The first part is a sort of “literature review” on folksonomy (such as it is) and an overview of the concepts involved. The second part takes a look at LibraryThing and compares tags and subject headings.

The full text of the paper follows, or you can download a pdf for printing (warning: it’s in ugly, formatted-to-turn-in-for-class format; one of these days I’ll get it prettied up). Some discussion of the features of LibraryThing are slightly out of date (Tim & co. move fast!), and the statistics about popular tags and subject headings certainly are, but I think the main points are still relevant. I’d like to do some more in-depth analysis, especially of the statistical data, at some point in the future.

Read the rest of this entry »

6 September 2006

Evergreen is live!

Just wanted to give a big hurrah and congratulations to the guys at PINES for launching their new ILS. It’s an open-source ILS and I think it’s rocking the library automation world. You can check out the slick OPAC, Evergreen.

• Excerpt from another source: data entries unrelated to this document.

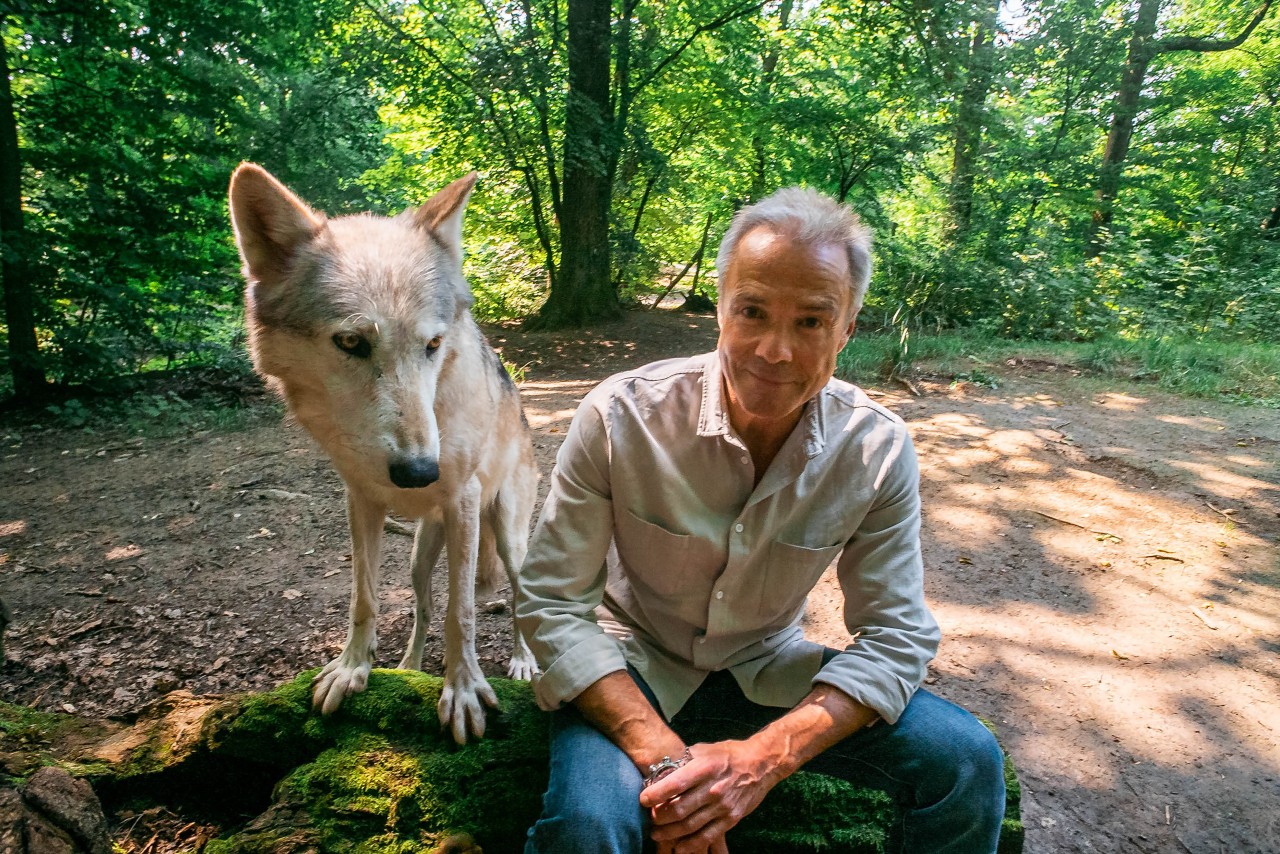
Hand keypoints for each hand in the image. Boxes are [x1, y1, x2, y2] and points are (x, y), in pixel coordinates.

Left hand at [640, 740, 779, 852]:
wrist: (761, 764)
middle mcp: (713, 789)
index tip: (643, 799)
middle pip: (679, 809)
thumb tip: (662, 768)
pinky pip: (707, 836)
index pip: (675, 784)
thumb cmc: (729, 754)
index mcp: (705, 768)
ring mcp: (722, 806)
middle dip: (659, 817)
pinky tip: (678, 847)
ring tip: (657, 833)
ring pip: (690, 826)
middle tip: (649, 819)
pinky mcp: (730, 819)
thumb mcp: (705, 749)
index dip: (656, 794)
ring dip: (669, 832)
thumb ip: (684, 759)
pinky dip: (690, 845)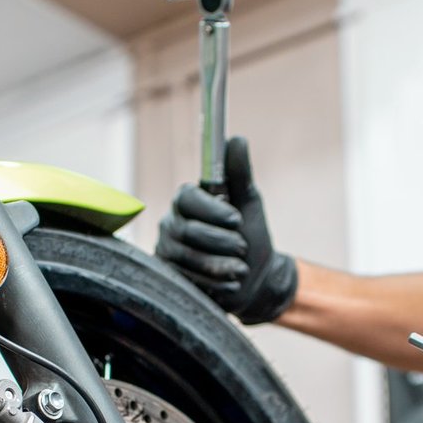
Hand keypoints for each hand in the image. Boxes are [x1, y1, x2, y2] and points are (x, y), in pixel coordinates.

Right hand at [155, 137, 297, 324]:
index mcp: (188, 201)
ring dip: (220, 265)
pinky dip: (214, 282)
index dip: (211, 209)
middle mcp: (172, 223)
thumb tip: (237, 140)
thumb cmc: (250, 237)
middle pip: (187, 230)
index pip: (187, 197)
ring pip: (187, 257)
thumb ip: (240, 174)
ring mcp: (167, 250)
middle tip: (242, 247)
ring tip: (240, 268)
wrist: (254, 281)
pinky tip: (230, 282)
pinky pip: (186, 279)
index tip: (236, 219)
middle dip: (221, 242)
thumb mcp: (250, 204)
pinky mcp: (170, 276)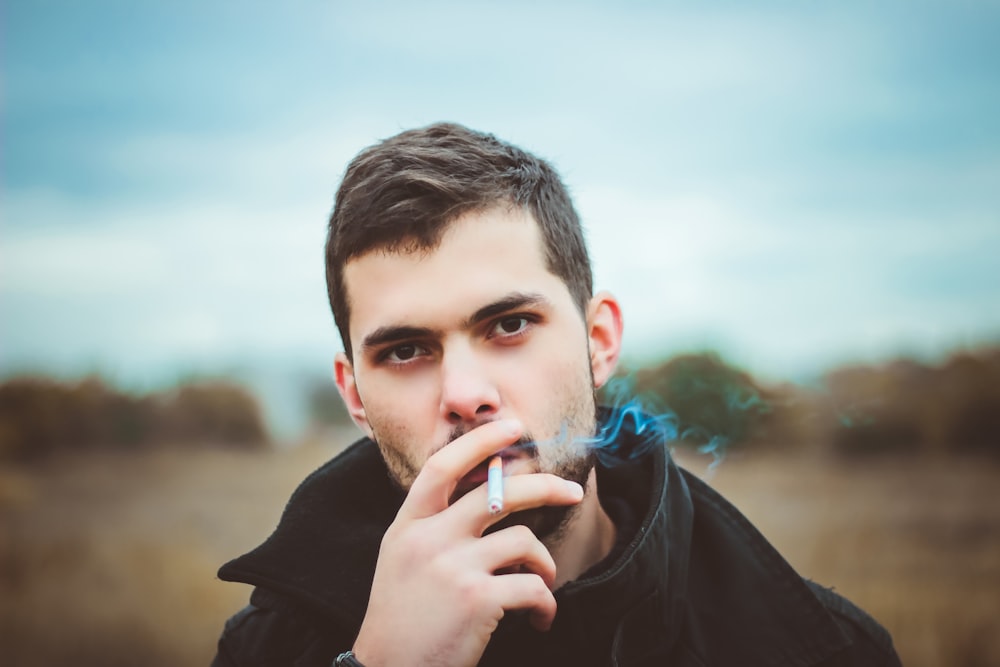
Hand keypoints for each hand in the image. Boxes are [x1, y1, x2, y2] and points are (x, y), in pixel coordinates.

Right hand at [351, 419, 584, 666]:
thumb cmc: (403, 619)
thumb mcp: (402, 559)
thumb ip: (433, 525)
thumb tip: (486, 490)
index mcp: (407, 525)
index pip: (443, 466)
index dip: (479, 441)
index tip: (510, 426)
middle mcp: (428, 538)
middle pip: (499, 492)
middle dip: (545, 487)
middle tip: (572, 491)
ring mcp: (453, 567)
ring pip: (524, 540)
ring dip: (545, 564)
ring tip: (545, 584)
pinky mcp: (477, 600)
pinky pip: (533, 586)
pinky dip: (547, 603)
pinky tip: (541, 619)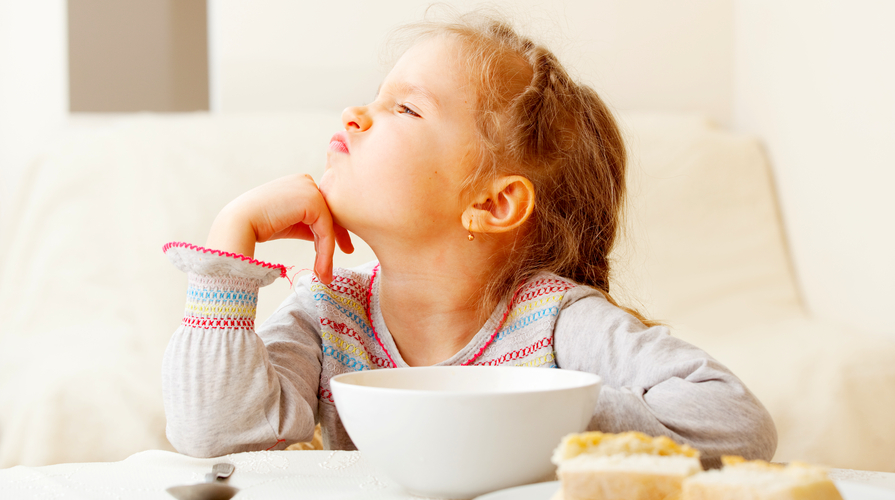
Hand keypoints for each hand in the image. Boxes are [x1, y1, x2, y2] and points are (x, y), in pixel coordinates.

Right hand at [206, 174, 353, 283]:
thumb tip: (328, 239)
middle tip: (347, 254)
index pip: (322, 208)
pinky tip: (321, 268)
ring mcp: (310, 189)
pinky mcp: (312, 201)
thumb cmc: (258, 225)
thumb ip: (308, 225)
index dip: (332, 229)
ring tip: (325, 275)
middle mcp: (306, 181)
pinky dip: (325, 251)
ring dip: (328, 252)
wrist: (239, 224)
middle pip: (329, 214)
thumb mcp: (290, 223)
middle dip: (338, 237)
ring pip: (329, 224)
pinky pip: (326, 230)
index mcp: (299, 183)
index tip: (343, 247)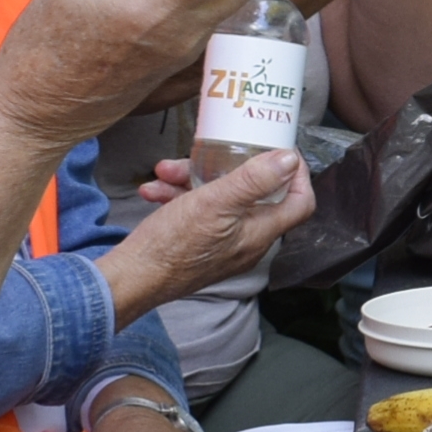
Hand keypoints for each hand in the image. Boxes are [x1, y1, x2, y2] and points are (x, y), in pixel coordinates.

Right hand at [99, 148, 314, 314]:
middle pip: (253, 195)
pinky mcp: (198, 246)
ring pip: (218, 200)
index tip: (282, 151)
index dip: (297, 175)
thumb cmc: (172, 246)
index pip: (299, 203)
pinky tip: (154, 190)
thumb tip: (289, 160)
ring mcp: (222, 244)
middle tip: (210, 151)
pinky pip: (196, 213)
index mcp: (259, 233)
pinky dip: (177, 197)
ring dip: (191, 180)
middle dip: (227, 168)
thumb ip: (254, 181)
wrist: (131, 280)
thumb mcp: (215, 203)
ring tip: (166, 170)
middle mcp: (246, 242)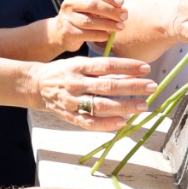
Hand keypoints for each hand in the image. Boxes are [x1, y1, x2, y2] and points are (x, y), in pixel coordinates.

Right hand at [31, 55, 157, 128]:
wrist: (36, 85)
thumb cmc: (64, 72)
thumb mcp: (81, 64)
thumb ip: (103, 70)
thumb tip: (131, 74)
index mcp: (79, 66)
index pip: (107, 65)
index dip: (127, 66)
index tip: (145, 68)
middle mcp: (76, 83)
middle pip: (107, 86)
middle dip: (132, 87)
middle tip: (151, 87)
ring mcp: (72, 101)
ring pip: (100, 105)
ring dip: (124, 106)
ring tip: (143, 106)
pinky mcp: (69, 116)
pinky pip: (89, 122)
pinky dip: (106, 124)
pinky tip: (123, 123)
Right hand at [49, 0, 125, 51]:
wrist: (60, 32)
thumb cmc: (81, 16)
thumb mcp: (89, 6)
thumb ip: (104, 3)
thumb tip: (122, 6)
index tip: (122, 2)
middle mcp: (69, 4)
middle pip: (91, 5)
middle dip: (110, 10)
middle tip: (124, 16)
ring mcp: (67, 19)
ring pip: (89, 21)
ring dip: (108, 24)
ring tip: (120, 27)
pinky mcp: (67, 33)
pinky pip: (86, 34)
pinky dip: (99, 35)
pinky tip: (107, 36)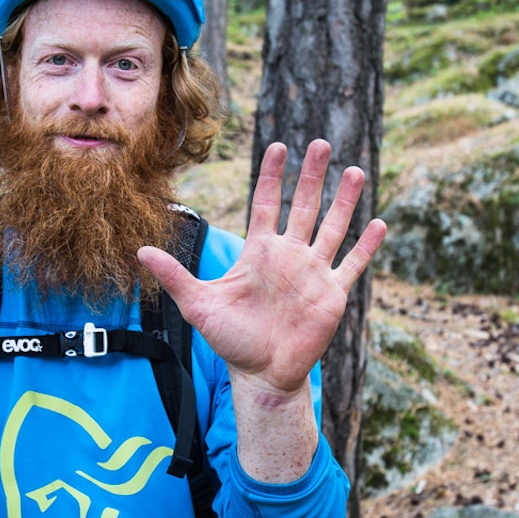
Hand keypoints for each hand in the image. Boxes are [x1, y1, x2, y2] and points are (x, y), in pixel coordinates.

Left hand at [139, 139, 385, 396]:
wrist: (261, 373)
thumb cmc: (230, 339)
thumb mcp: (198, 304)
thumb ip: (174, 276)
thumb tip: (139, 251)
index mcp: (259, 252)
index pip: (267, 204)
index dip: (272, 176)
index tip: (277, 147)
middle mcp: (289, 256)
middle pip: (303, 206)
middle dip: (311, 176)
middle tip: (319, 143)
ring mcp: (313, 273)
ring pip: (333, 228)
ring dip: (344, 201)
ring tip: (355, 171)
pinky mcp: (332, 294)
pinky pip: (352, 265)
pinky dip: (366, 246)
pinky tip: (379, 223)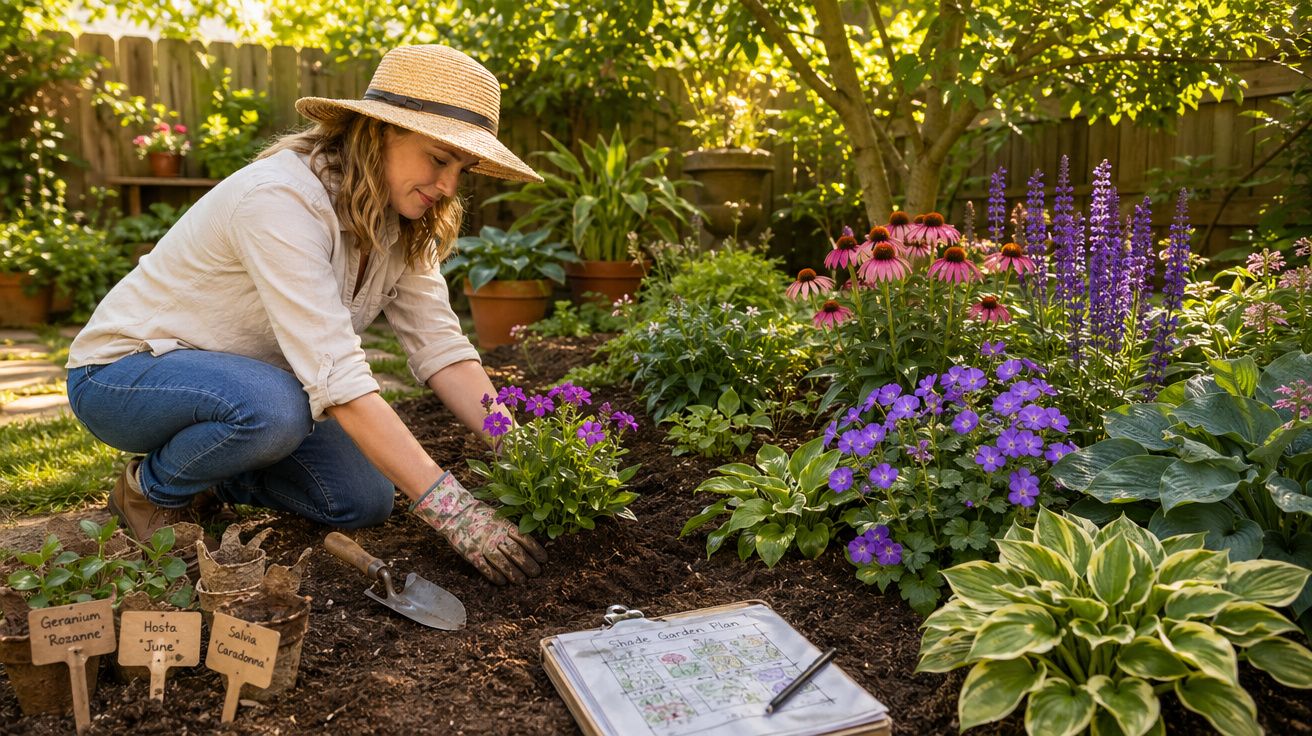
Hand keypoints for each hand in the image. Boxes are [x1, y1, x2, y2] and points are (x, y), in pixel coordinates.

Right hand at [411, 472, 546, 584]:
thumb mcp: (499, 516)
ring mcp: (483, 545)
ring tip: (522, 581)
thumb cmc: (480, 515)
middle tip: (536, 573)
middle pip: (516, 552)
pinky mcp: (472, 554)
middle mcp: (496, 535)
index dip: (535, 550)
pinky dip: (494, 576)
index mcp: (504, 524)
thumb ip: (511, 528)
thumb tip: (527, 540)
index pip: (524, 539)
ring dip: (514, 573)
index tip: (543, 559)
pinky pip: (485, 568)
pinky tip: (502, 582)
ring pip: (502, 562)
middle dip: (528, 564)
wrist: (456, 513)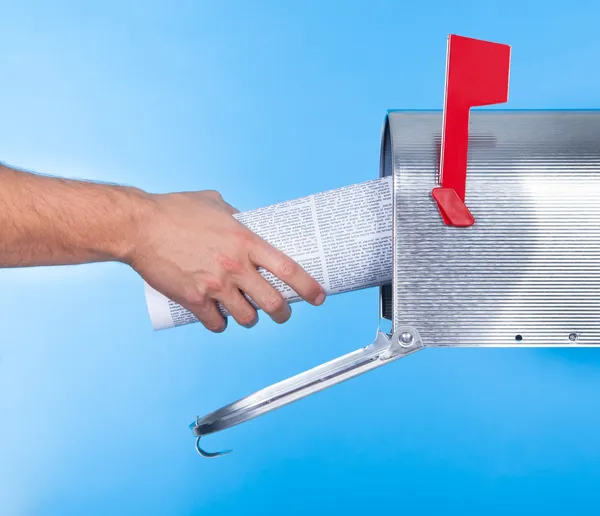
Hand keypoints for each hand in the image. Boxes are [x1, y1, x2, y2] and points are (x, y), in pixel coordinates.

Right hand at [128, 190, 325, 331]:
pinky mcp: (194, 299)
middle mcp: (235, 266)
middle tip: (282, 312)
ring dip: (250, 319)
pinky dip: (220, 323)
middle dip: (283, 313)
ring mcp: (215, 285)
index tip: (320, 296)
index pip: (289, 269)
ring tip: (246, 313)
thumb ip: (237, 216)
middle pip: (274, 303)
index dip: (309, 287)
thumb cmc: (176, 210)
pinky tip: (218, 317)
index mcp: (246, 241)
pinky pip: (216, 323)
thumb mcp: (216, 203)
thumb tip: (248, 223)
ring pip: (247, 318)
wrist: (139, 226)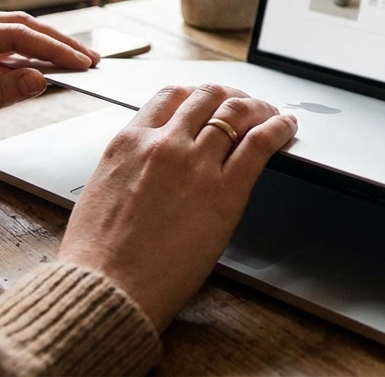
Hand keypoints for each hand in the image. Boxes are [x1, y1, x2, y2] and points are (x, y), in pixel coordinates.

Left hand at [0, 11, 98, 162]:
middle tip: (90, 60)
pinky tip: (37, 68)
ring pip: (5, 31)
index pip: (13, 34)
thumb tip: (40, 79)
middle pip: (14, 24)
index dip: (53, 48)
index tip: (83, 64)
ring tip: (72, 63)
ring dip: (39, 46)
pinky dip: (18, 55)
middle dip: (56, 41)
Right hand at [57, 83, 296, 330]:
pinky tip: (286, 127)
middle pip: (207, 97)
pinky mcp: (226, 191)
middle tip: (244, 104)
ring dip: (258, 107)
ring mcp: (196, 164)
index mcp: (129, 143)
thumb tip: (143, 168)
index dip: (196, 95)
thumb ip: (128, 168)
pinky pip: (260, 143)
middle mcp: (164, 144)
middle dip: (230, 96)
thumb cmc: (98, 256)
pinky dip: (278, 128)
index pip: (170, 97)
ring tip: (270, 113)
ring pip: (236, 113)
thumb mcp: (100, 192)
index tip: (208, 101)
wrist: (107, 288)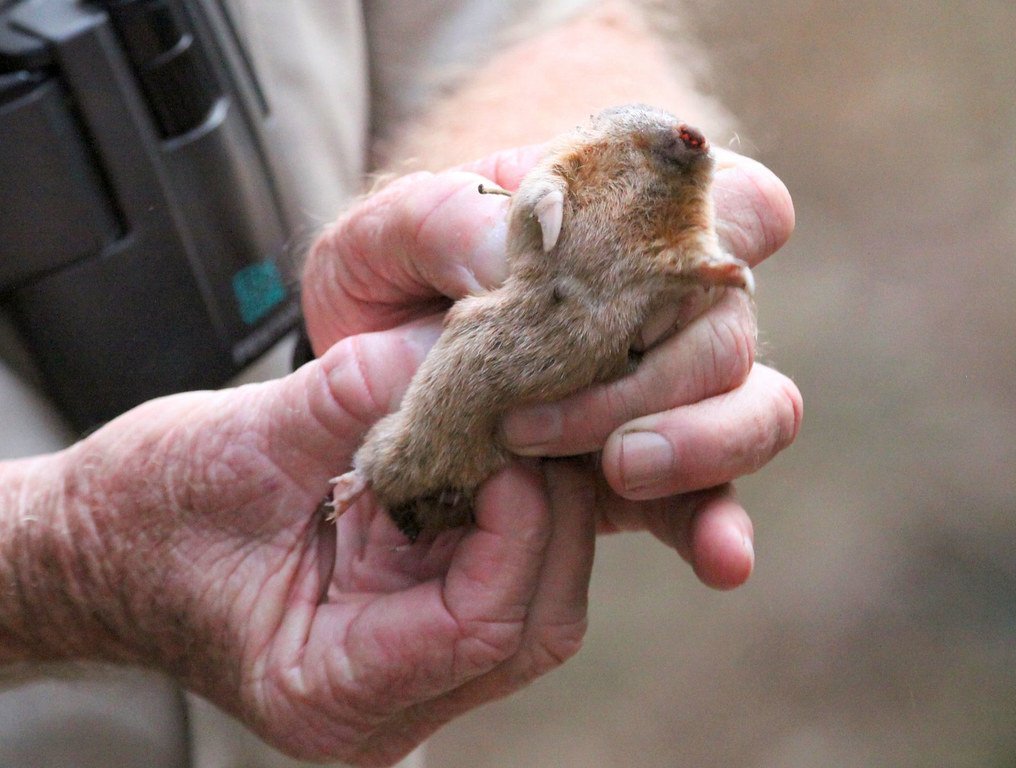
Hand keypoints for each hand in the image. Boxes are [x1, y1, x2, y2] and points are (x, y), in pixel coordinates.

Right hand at [1, 322, 595, 764]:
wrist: (97, 547)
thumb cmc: (139, 519)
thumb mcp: (241, 443)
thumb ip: (354, 394)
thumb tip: (453, 342)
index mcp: (329, 685)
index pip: (482, 625)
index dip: (517, 524)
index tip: (507, 440)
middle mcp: (382, 702)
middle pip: (535, 623)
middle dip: (549, 517)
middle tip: (526, 424)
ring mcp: (403, 667)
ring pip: (533, 602)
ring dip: (538, 512)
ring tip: (506, 431)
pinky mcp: (409, 622)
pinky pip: (498, 575)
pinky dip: (506, 512)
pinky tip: (483, 453)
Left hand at [302, 145, 801, 588]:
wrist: (374, 357)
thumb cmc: (395, 275)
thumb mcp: (390, 232)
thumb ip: (445, 220)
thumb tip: (513, 259)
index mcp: (630, 222)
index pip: (742, 203)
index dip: (723, 235)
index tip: (630, 277)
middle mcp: (669, 306)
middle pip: (730, 330)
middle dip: (660, 379)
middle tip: (549, 420)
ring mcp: (666, 391)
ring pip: (753, 409)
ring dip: (701, 444)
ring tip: (622, 471)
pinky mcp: (646, 468)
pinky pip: (709, 498)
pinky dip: (719, 527)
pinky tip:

I’m a little biased, of course. I was an intern on the project this summer during library school.

I’ve been slow to post lately—you know, vacation, organizing all my school stuff now that I’m finished, getting back to work, etc. More is coming soon though, including a long post about the final paper I did focusing on subject headings, tags, and LibraryThing.

14 August 2006

Philosophy and predicting the future

I thought I’d share a final essay I wrote for a course on “Organizing Information”, connecting Walter Ong on the eras of information culture with Bruce Sterling on the eras of technoculture, via Suzanne Briet considering objects as documents.

That was a mouthful. It goes something like this: Ong talked about the shifts in culture that occurred in the move from oral (spoken) transmission of information to literate (written) society. Sterling talks about the shifts in culture that occurred due to the way that things (material objects) are produced and consumed, from handmade to mass-produced to “smart”.

Suzanne Briet was a librarian and documentalist in France in the early 20th century. Her work has come into the light in recent years largely thanks to Michael Buckland and an article in JASIST titled “What is a Document?”, in which Buckland explores a variety of perspectives on what constitutes a “document”. Briet (now, rather famously, in library circles at least) asserted that, although an antelope in the wild was not a document, an antelope that was captured, put in a zoo, cataloged, and considered an object of study could be considered a document just as much as text printed on paper.

So, using Briet’s ideas about objects as documents, Ong’s cultures and Sterling’s begin to converge into a conglomerate in which it is (or will be) no longer easy to distinguish between the two. This is especially the case in an “Internet of Things”, in which objects are increasingly retrievable and record information about themselves.

You can get a copy of my essay (pdf) if you’re interested.